> **Exercise directions**: Collect every line in the items below that contains the word "Vote".

> **Exercise data**:

--

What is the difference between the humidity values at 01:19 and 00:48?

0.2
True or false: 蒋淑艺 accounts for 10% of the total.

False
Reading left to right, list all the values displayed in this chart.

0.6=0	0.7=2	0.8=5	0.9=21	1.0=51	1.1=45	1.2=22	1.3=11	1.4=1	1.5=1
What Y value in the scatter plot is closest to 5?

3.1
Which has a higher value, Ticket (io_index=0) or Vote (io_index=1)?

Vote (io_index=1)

--

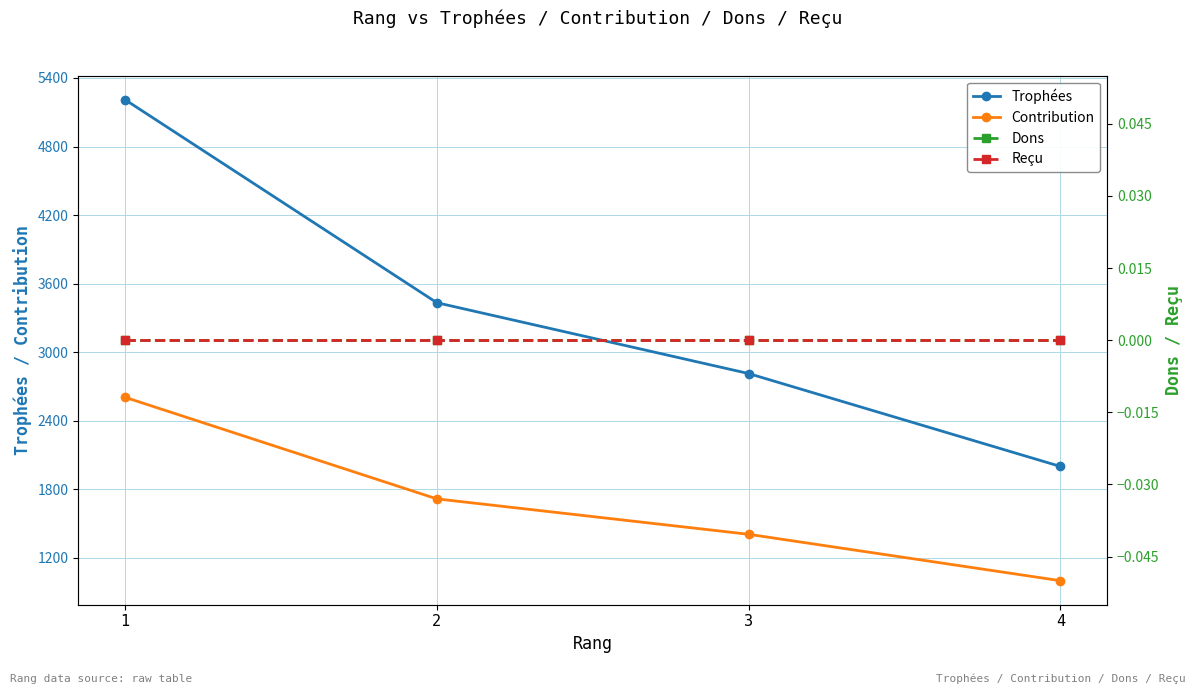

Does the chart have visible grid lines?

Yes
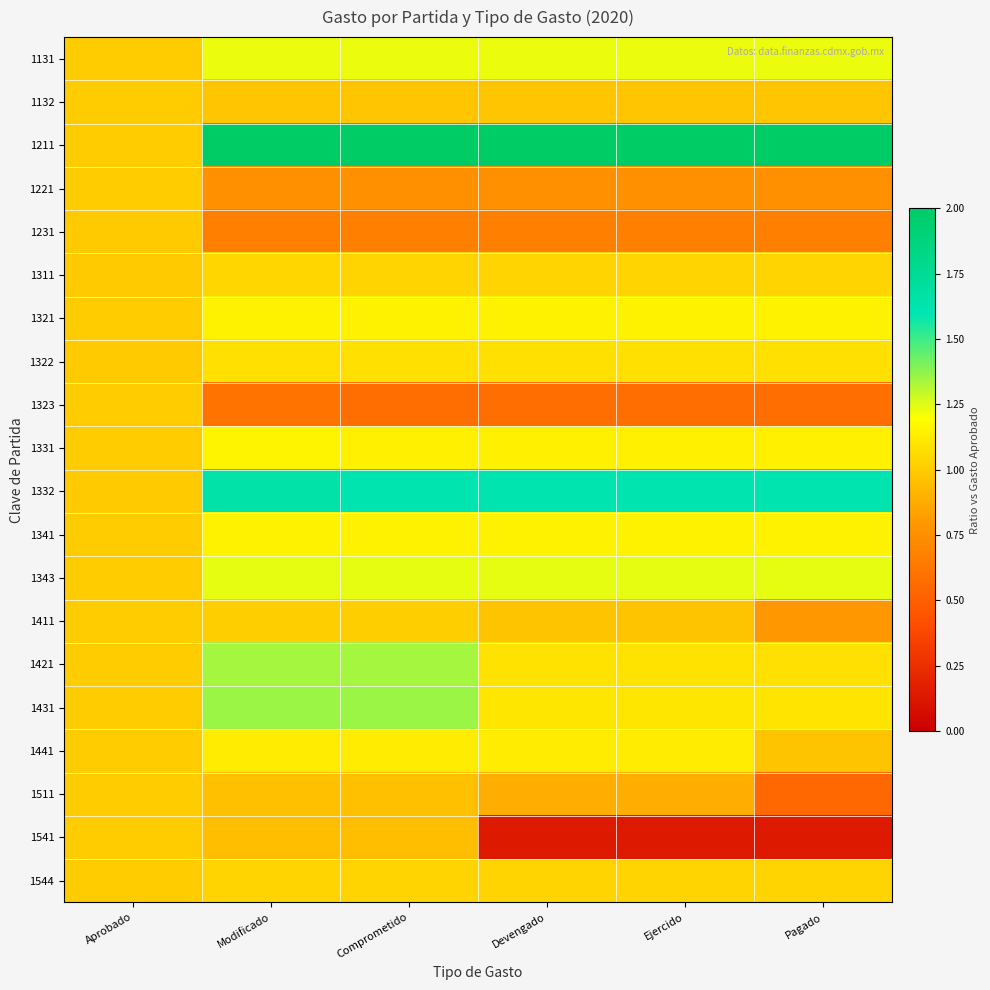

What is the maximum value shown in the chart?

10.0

--

> **Result**:
Which has a higher value, Ticket (io_index=0) or Vote (io_index=1)?
Vote (io_index=1)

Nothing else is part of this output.